ESPN's `Beg': Coast To Coast Via Athleticism, Luck And Wits

ESPN's `Beg': Coast To Coast Via Athleticism, Luck And Wits
September 17, 2002
By ROGER CATLIN, Courant TV Critic


You'd think there'd be enough sports out there - from pro and college baseball, hoops and football to your various X-games and strongmen competitions - that ESPN would have its roster full.

Instead, the sports network is starting its own competition tonight with the reality show "Beg, Borrow & Deal."

The new show looks like "The Amazing Race" - teams compete to get from one place to another for a prize. But while the "Race" goes globetrotting in pairs of two, with a few bucks in its pocket, "Beg" stays in the country but strips its teams of money. That means the two "Beg" teams of four - two men and two women on each team - must use their wits, coast to coast, for transportation, food and lodging.

ESPN die-hards might well wonder: What's the sports connection?
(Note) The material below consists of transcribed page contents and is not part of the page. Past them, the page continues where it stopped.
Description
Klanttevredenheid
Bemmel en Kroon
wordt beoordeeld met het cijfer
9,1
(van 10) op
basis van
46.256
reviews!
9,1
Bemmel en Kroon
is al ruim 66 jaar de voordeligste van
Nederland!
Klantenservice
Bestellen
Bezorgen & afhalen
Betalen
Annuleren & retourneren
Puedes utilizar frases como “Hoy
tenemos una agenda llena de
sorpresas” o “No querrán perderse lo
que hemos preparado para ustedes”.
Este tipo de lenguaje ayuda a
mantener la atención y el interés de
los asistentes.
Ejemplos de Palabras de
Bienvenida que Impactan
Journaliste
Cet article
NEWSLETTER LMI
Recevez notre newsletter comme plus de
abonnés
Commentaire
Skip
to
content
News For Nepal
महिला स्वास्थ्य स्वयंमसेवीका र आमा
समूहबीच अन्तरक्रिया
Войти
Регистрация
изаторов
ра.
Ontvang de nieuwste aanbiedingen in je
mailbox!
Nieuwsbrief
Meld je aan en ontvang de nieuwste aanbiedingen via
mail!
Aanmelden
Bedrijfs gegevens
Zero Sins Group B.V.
The connection is that each team must complete 10 of 40 sports-related challenges, including catching a 35-yard pass from an NFL quarterback and riding a Zamboni between periods of an NHL playoff game.

"I thought it was going to be an extreme-sports thing, doing crazy, dangerous things like that," said Tony Farina of Waterbury, the only contestant from the Northeast on a show dominated by Californians.

The 28-year-old Coca-Cola deliveryman in western Connecticut said he applied after seeing an item on the ESPN website when he was checking stats for his fantasy sports teams.

Farina said he thought he'd be a natural.

"I guess everybody thinks I'm a little crazy. I'd be willing to do whatever," Farina said. "I've jumped out of an airplane before. Just about the only thing I haven't done is bungee jump."

Farina was the only contestant chosen from his videotape alone. "He blew us away," said executive producer Neil Mandt in Los Angeles. "He was so full of energy."

Farina and other contestants had no idea what the show would entail.

"I thought we'd have a Winnebago or something," said Farina. "I didn't realize we were going to be, like, homeless."

Farina's being from this area didn't help much when the show began in Times Square. "I'd been to Madison Square Garden for some UConn games and go to a couple of Yankees games a year. But I didn't really go into the city. I didn't know anybody down there and didn't have a good understanding of the subway systems."

So Farina was just as lost as anybody else when the competition started.

"Beg, Borrow & Deal" was originally cast more than a year ago, Mandt said. That's when filming was to have begun, but fallout from the Sept. 11 terrorist attacks delayed the show.

Everything was pushed back to April - and all but two of the original contestants were still able to compete.Some may think having teams surrounded by a camera crew may help their chances of obtaining help from strangers. "In many cases, it actually hurts them," Mandt said. "If you're a security guard, and a camera is on you, you are going to do your job."

"There was extra tight security everywhere," Mandt said. "But common sense was not going out the window. People see these were just good people trying to have fun."

Tonight's premiere shows one team having extraordinary luck - getting two challenges completed in two days, being allowed to use a hotel suite to crash one night and even getting a lift from an NFL star. Farina's team, by contrast, spends the early going spinning wheels at a contestant's friends' house in Ithaca, N.Y.

Mandt said things even up by the second episode, and one team does make it to the San Francisco finish line in 30 days - and eight episodes.

Winners get all-expenses-paid trips for two people to four major sports championships.

Along the way, all kinds of interesting encounters happen, including intimate ones (though none trade sexual favors for food, shelter or rides, Mandt said).

That ought to keep the ESPN fans tuned in between beer commercials.

While "Beg" may not satisfy the diehard sports nut who watches only games, Mandt said, "If you're the kind of person who watches TV for TV, for any entertainment purposes, you're going to love this. It's going to give you what you want in entertainment and some real cool sports stuff. Because you're up close and personal with these sports stars, being fun. You're getting insight you wouldn't normally see. And you're seeing eight completely regular people - the kind of people every man and woman could relate to - doing amazing adventures while surviving on nothing but their wits."



"Beg, Borrow & Deal" has its premiere on ESPN tonight at 8.